▶ **TO DO**
Return the data that follows exactly, with each line intact.

▶ **PROVIDED INFORMATION**
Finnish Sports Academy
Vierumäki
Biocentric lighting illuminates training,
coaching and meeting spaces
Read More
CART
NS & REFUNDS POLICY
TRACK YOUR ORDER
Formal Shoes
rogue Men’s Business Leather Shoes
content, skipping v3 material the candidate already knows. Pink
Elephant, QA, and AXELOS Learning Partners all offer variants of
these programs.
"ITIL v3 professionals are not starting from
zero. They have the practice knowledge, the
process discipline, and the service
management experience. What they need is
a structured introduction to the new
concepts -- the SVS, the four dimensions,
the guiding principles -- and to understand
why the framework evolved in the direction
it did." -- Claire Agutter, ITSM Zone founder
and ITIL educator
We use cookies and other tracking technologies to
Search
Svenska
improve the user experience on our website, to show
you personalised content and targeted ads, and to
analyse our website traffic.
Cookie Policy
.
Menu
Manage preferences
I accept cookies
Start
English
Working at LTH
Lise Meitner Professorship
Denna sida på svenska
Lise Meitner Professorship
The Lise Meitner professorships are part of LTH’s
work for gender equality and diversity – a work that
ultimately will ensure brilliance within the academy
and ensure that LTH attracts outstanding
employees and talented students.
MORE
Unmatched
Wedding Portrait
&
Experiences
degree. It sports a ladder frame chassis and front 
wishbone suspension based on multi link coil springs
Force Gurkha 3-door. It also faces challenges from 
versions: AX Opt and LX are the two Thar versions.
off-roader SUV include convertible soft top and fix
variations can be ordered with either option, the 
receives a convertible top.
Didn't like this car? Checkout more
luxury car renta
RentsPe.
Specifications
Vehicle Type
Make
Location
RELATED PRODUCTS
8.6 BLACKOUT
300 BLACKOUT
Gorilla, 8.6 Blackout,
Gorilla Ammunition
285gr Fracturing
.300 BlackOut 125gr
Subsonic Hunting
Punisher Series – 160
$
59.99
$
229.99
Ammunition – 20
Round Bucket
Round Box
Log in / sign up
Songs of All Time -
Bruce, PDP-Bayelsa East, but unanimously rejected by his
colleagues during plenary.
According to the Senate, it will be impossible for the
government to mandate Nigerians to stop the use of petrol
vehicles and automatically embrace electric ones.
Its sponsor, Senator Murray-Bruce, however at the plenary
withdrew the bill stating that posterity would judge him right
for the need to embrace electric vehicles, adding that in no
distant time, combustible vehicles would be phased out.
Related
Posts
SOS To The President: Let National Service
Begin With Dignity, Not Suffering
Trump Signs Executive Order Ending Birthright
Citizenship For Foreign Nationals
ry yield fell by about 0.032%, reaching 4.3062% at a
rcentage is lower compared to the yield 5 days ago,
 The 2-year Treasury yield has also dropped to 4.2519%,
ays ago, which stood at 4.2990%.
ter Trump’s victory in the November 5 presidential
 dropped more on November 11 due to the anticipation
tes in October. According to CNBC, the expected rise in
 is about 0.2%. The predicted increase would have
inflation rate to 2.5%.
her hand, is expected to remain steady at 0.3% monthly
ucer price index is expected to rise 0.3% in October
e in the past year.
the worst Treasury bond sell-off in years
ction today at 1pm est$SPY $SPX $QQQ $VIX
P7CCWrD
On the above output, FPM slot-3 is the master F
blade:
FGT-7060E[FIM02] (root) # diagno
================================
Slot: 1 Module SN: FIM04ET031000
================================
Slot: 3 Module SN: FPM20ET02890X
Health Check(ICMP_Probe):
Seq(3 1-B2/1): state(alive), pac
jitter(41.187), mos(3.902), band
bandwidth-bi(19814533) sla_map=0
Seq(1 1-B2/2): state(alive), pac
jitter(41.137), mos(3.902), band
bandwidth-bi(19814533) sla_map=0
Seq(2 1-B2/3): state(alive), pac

▶ **COMPLETED TASK**
Finnish Sports Academy
Vierumäki
Biocentric lighting illuminates training,
coaching and meeting spaces
Read More
CART
NS & REFUNDS POLICY
TRACK YOUR ORDER
Formal Shoes
rogue Men’s Business Leather Shoes
content, skipping v3 material the candidate already knows. Pink
Elephant, QA, and AXELOS Learning Partners all offer variants of
these programs.
"ITIL v3 professionals are not starting from
zero. They have the practice knowledge, the
process discipline, and the service
management experience. What they need is
a structured introduction to the new
concepts -- the SVS, the four dimensions,
the guiding principles -- and to understand
why the framework evolved in the direction
it did." -- Claire Agutter, ITSM Zone founder
and ITIL educator
We use cookies and other tracking technologies to
Search
Svenska
improve the user experience on our website, to show
you personalised content and targeted ads, and to
analyse our website traffic.
Cookie Policy
.
Menu
Manage preferences
I accept cookies
Start
English
Working at LTH
Lise Meitner Professorship
Denna sida på svenska
Lise Meitner Professorship
The Lise Meitner professorships are part of LTH’s
work for gender equality and diversity – a work that
ultimately will ensure brilliance within the academy
and ensure that LTH attracts outstanding
employees and talented students.
MORE
Unmatched
Wedding Portrait
&
Experiences
degree. It sports a ladder frame chassis and front 
wishbone suspension based on multi link coil springs
Force Gurkha 3-door. It also faces challenges from 
versions: AX Opt and LX are the two Thar versions.
off-roader SUV include convertible soft top and fix
variations can be ordered with either option, the 
receives a convertible top.
Didn't like this car? Checkout more
luxury car renta
RentsPe.
Specifications
Vehicle Type
Make
Location
RELATED PRODUCTS
8.6 BLACKOUT
300 BLACKOUT
Gorilla, 8.6 Blackout,
Gorilla Ammunition
285gr Fracturing
.300 BlackOut 125gr
Subsonic Hunting
Punisher Series – 160
$
59.99
$
229.99
Ammunition – 20
Round Bucket
Round Box
Log in / sign up
Songs of All Time -
Bruce, PDP-Bayelsa East, but unanimously rejected by his
colleagues during plenary.
According to the Senate, it will be impossible for the
government to mandate Nigerians to stop the use of petrol
vehicles and automatically embrace electric ones.
Its sponsor, Senator Murray-Bruce, however at the plenary
withdrew the bill stating that posterity would judge him right
for the need to embrace electric vehicles, adding that in no
distant time, combustible vehicles would be phased out.
Related
Posts
SOS To The President: Let National Service
Begin With Dignity, Not Suffering
Trump Signs Executive Order Ending Birthright
Citizenship For Foreign Nationals
ry yield fell by about 0.032%, reaching 4.3062% at a
rcentage is lower compared to the yield 5 days ago,
 The 2-year Treasury yield has also dropped to 4.2519%,
ays ago, which stood at 4.2990%.
ter Trump’s victory in the November 5 presidential
 dropped more on November 11 due to the anticipation
tes in October. According to CNBC, the expected rise in
 is about 0.2%. The predicted increase would have
inflation rate to 2.5%.
her hand, is expected to remain steady at 0.3% monthly
ucer price index is expected to rise 0.3% in October
e in the past year.
the worst Treasury bond sell-off in years
ction today at 1pm est$SPY $SPX $QQQ $VIX
P7CCWrD
On the above output, FPM slot-3 is the master F
blade:
FGT-7060E[FIM02] (root) # diagno
================================
Slot: 1 Module SN: FIM04ET031000
================================
Slot: 3 Module SN: FPM20ET02890X
Health Check(ICMP_Probe):
Seq(3 1-B2/1): state(alive), pac
jitter(41.187), mos(3.902), band
bandwidth-bi(19814533) sla_map=0
Seq(1 1-B2/2): state(alive), pac
jitter(41.137), mos(3.902), band
bandwidth-bi(19814533) sla_map=0
Seq(2 1-B2/3): state(alive), pac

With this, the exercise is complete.